Originally Posted by DAD22
My point is that it's sloppy (or misleading) when you are presenting a statistical analysis to quote the range of variation as being large without calculating and stating the variance. The range is largely meaningless, while the variance is telling.

Then just say that, instead of substituting the missing value with a sloppy and misleading calculation of your own. There were only 52 values to start with, and you can't non-randomly reject half of the sample size and pretend that the result has any meaning.

The study did cite their source, with the expectation that anyone wishing to check their work would use that, rather than Table 2.

Originally Posted by DAD22
When you realize that we agree on this you'll be one step closer to understanding my position.

I understand your position, thanks anyway.

Originally Posted by DAD22
Similarly, this
Originally Posted by Kane and Mertz
Next, we tested the greater male variance hypothesis.
If true, the variance ratios (VRs) for all
countries should be greater than unity and similar
in value.

is a complete misrepresentation of the natural greater male variance explanation, based on the assumption that this explanation excludes the possibility of any non-biological effect on performance, as well as the assumption that if the explanation were true for any group it must be true for all groups around the globe. I don't agree with these assumptions.

In this way, the authors essentially argue that the evidence they have purportedly demonstrated in support of a nurturing effect absolutely contradicts any natural discrepancy. However, it only contradicts a nature-ONLY discrepancy. Just because nurture is effective, doesn't mean biology plays no part.
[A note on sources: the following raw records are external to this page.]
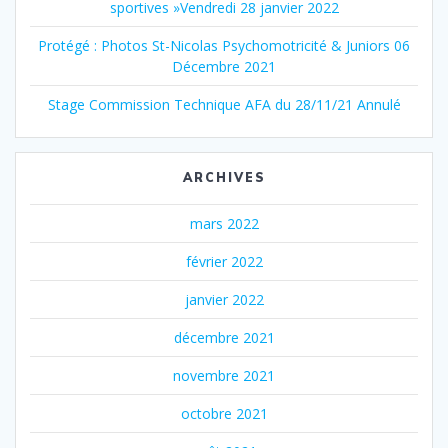
sportives »Vendredi 28 janvier 2022
Protégé : Photos St-Nicolas Psychomotricité & Juniors 06
Décembre 2021
Stage Commission Technique AFA du 28/11/21 Annulé
ARCHIVES
mars 2022
février 2022
janvier 2022
décembre 2021
novembre 2021
octobre 2021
In order to determine what the natural VR ratio should be, we have to try and strip away or control for the other contributing factors to that measurement. This study did not do that. The authors demonstrated that VR varied across populations, and jumped to the conclusion that the natural VR simply must be 1.0. Maybe it is, but that has not been demonstrated by the study. To do that is a much more ambitious undertaking, with difficulties I alluded to in earlier posts.

The authors say nothing about what a natural VR should be, other than to say that if the greater male variance hypothesis is true, then it should be demonstrable throughout wide cross-sections of the human genome... and national cross-sections will do very nicely, because they encapsulate a vast enough sample size that any individual nurturing/opportunity gaps should cancel out, leaving us a data set that is normed for the cultural and biological group.

Then they go on to observe that under improved gender equality conditions, VR approaches 1. This says when cultural conditions are equal, so are performance results. If there were a biological component involved, this should not be true... some inequality in results should remain despite equal opportunity. Therefore, the greater male variance hypothesis is false.

I do agree that their statement about VR being "similar in value" across nations does take things too far, and does argue for a "biology only" position. Some fluctuations due to social influences should be present. But if gender equality means that VR approaches unity, then that is a powerful "not biology at all" argument. And that's what the data shows.